Syria is cutting diplomatic relations with Ukraine, the regime of President Bashar al-Assad announced on Wednesday.
The aggressive diplomatic move by Damascus is widely seen as a Syrian display of support for its close ally Russia.
“The Syrian Arab Republic has decided to break diplomatic relations with Ukraine in conformity with the principle of reciprocity and in response to the decision of the Ukrainian government,” reported the Syrian news agency SANA. The report is based on a quote from an unnamed official affiliated with the country’s foreign affairs ministry.
Ukrainian President Volodymyr Zelenskyy announced in June that Ukraine would cut its ties with Syria after the Assad regime’s recognition of the breakaway “independent republics” of Luhansk and Donetsk in the eastern part of Ukraine, in effect founded by Russia.
“There will no longer be relations between Ukraine and Syria,” Zelenskyy said angrily in a video message posted in June, adding that sanctions pressure against the Syrian regime “will be even greater.”

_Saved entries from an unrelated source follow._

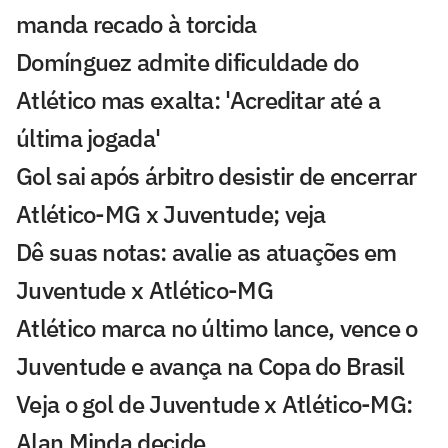
manda recado à torcida
Domínguez admite dificuldade do
Atlético mas exalta: 'Acreditar até a
última jogada'
Gol sai após árbitro desistir de encerrar
Atlético-MG x Juventude; veja
Dê suas notas: avalie as atuações em
Juventude x Atlético-MG
Atlético marca no último lance, vence o
Juventude e avança na Copa do Brasil
Veja o gol de Juventude x Atlético-MG:
Alan Minda decide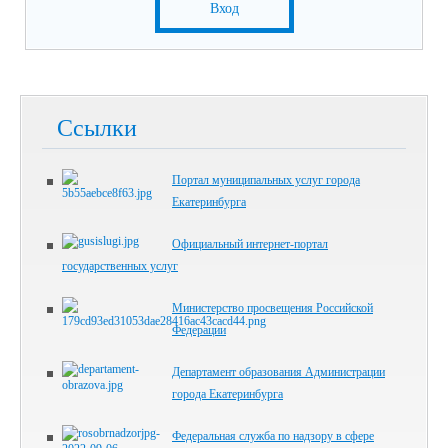
Вход
Ссылки
Портал муниципальных услуг города
Екатеринбурга
Официальный интернет-портал
государственных услуг
Министерство просвещения Российской
Федерации
Департамент образования Администрации
города Екатеринбурга
Федеральная служба по надзору в сфере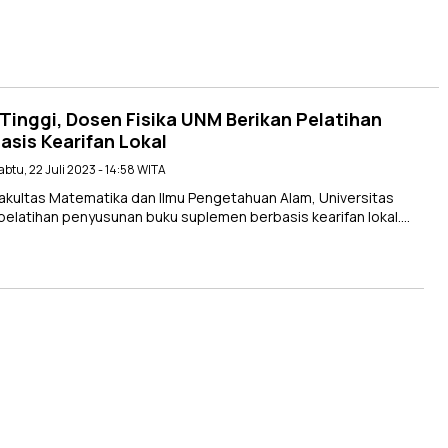
inggi, Dosen Fisika UNM Berikan Pelatihan
sis Kearifan Lokal
Sabtu, 22 Juli 2023 - 14:58 WITA
akultas Matematika dan Ilmu Pengetahuan Alam, Universitas
latihan penyusunan buku suplemen berbasis kearifan lokal….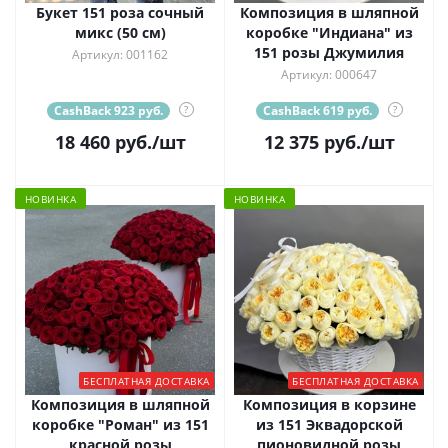
Букет 151 роза сочный
Композиция в шляпной
микс (50 см)
коробке "Индиана" из
151 розы Джумилия
Артикул: 001162
Артикул: 000647
CashBack 923 руб.
?
CashBack 619 руб.
?
18 460
руб.
/шт
12 375
руб.
/шт
НОВИНКА
НОВИНКА
БЕСПЛАТНАЯ ДОСТАВКА
БЕСПЛАТНАЯ ДОСТАВКА
Композиция в шляпной
Композиция в корзине
коробке "Роман" из 151
из 151 Эквадорской
красной розы
пионовидной розы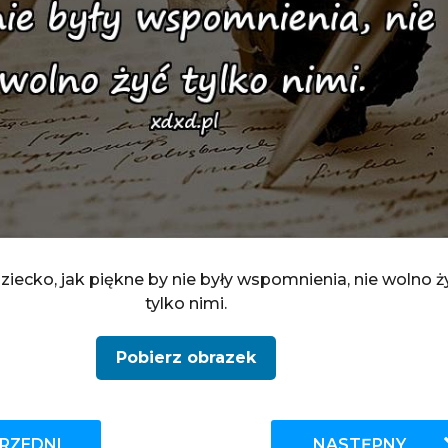
ziecko, jak piękne by nie były wspomnienia, nie wolno ż
tylko nimi.
Pobierz obrazek
RZEDNI
NASTĘPNY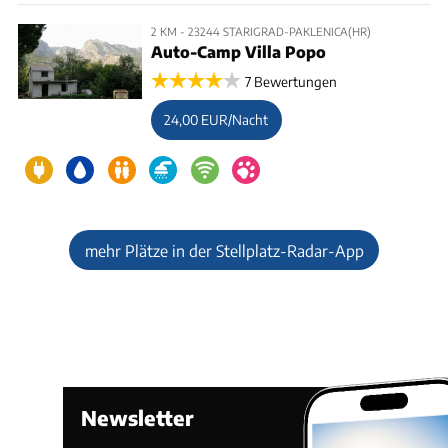
2 KM - 23244 STARIGRAD-PAKLENICA(HR)
Auto-Camp Villa Popo
7 Bewertungen
24,00 EUR/Nacht
mehr Plätze in der Stellplatz-Radar-App
Newsletter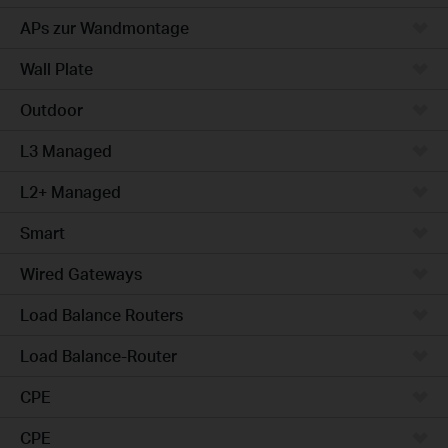
APs zur Wandmontage
Wall Plate
Outdoor
L3 Managed
L2+ Managed
Smart
Wired Gateways
Load Balance Routers
Load Balance-Router
CPE
CPE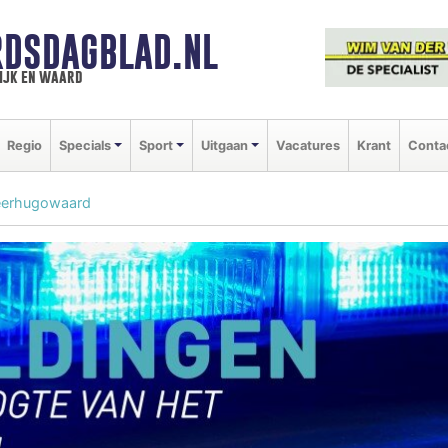
DSDAGBLAD.NL
ijk en waard
Regio
Specials
Sport
Uitgaan
Vacatures
Krant
Conta
 Heerhugowaard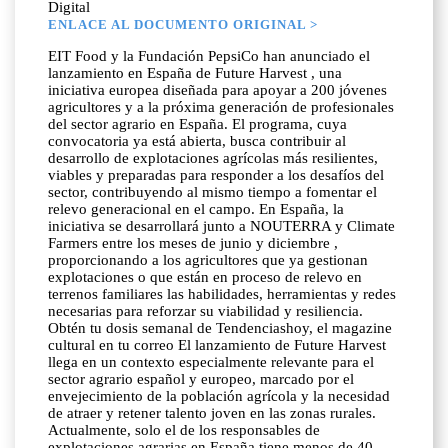
Digital
ENLACE AL DOCUMENTO ORIGINAL >
EIT Food y la Fundación PepsiCo han anunciado el
lanzamiento en España de Future Harvest , una
iniciativa europea diseñada para apoyar a 200 jóvenes
agricultores y a la próxima generación de profesionales
del sector agrario en España. El programa, cuya
convocatoria ya está abierta, busca contribuir al
desarrollo de explotaciones agrícolas más resilientes,
viables y preparadas para responder a los desafíos del
sector, contribuyendo al mismo tiempo a fomentar el
relevo generacional en el campo. En España, la
iniciativa se desarrollará junto a NOUTERRA y Climate
Farmers entre los meses de junio y diciembre ,
proporcionando a los agricultores que ya gestionan
explotaciones o que están en proceso de relevo en
terrenos familiares las habilidades, herramientas y redes
necesarias para reforzar su viabilidad y resiliencia.
Obtén tu dosis semanal de Tendenciashoy, el magazine
cultural en tu correo El lanzamiento de Future Harvest
llega en un contexto especialmente relevante para el
sector agrario español y europeo, marcado por el
envejecimiento de la población agrícola y la necesidad
de atraer y retener talento joven en las zonas rurales.
Actualmente, solo el de los responsables de
explotaciones agrarias en España tiene menos de 40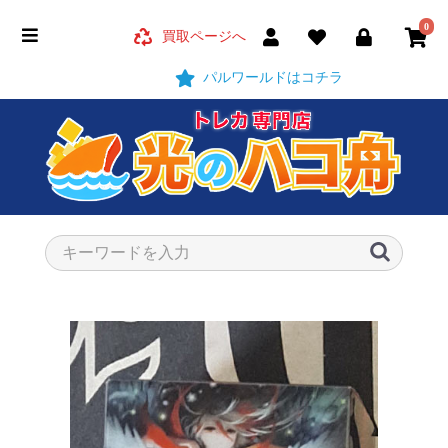
0
買取ページへ
パルワールドはコチラ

Syria became the first country after Russia to recognize these Ukrainian regions as standalone republics. In contrast, most of the world’s countries, including in the West, do not recognize Russia’s claims to any part of Ukraine, including the strategically important Crimean Peninsula in southern Ukraine.
It is not the first time that Syria has been involved in Moscow’s expansionist policies.
In 2018, the Syrian regime recognized South Ossetia and Abkhazia, two Russian-backed regions in the nation of Georgia, as independent republics. The Georgian government in Tbilisi responded by cutting its diplomatic relations with Assad.
Syria’s diplomatic moves are linked closely to Assad’s heavy reliance on Moscow’s support.
In 2015, Moscow sent military forces to Syria in support of the embattled Assad regime. Pundits agree that the regime’s continued survival is tied closely to Russia’s backing and loosely to Iranian support.
The close relations between Russia and Syria predate Putin and Assad. Syria was a close pro-Soviet client state during the Cold War and received large amounts of Russian-manufactured arms, up until the collapse of the Soviet Union in 1991.
While the Syrian regime officially backs Russia, the Russian invasion of Ukraine has produced a growing food crisis in Syria and in other Middle Eastern states that rely on Ukrainian grain imports.
In March 2022, the aid organization Oxfam International reported growing hunger in Syria as a consequence to the Ukraine crisis.
Moutaz Adham, country director for Oxfam in Syria, said that the Ukraine crisis exacerbated Syria’s food-shortage which had existed prior to the Russian invasion.
“Syria relies heavily on Russia for imports of wheat. The crisis in Ukraine has seen the Syrian government starting to ration food reserves, including wheat, sugar, oil and rice amid fears of shortages and price surges, and this could be just the beginning,” Adham said.
While the Ukrainian civilian population has suffered immensely due to Russian military aggression, Russia simultaneously has pushed a man-made food crisis on much of the world by undermining Ukraine’s position as a leading global grains exporter.
Moscow’s goal for the artificial food crisis is to pressure the Western world to lift its crippling sanctions on the Russian economy. The Russian move has had a particularly negative effect on Syria and other developing nations in the Middle East and Africa.
At the same time, Russia has used the global food crisis as a tool to strengthen its influence on client states like Syria.
Russian authorities reportedly are making profits by stealing vast amounts of Ukrainian grain and selling it to countries like Syria. In June, stolen Ukrainian grains were reportedly shipped from the Russian-occupied Crimean Peninsula in southern Ukraine to the Syrian port Latakia.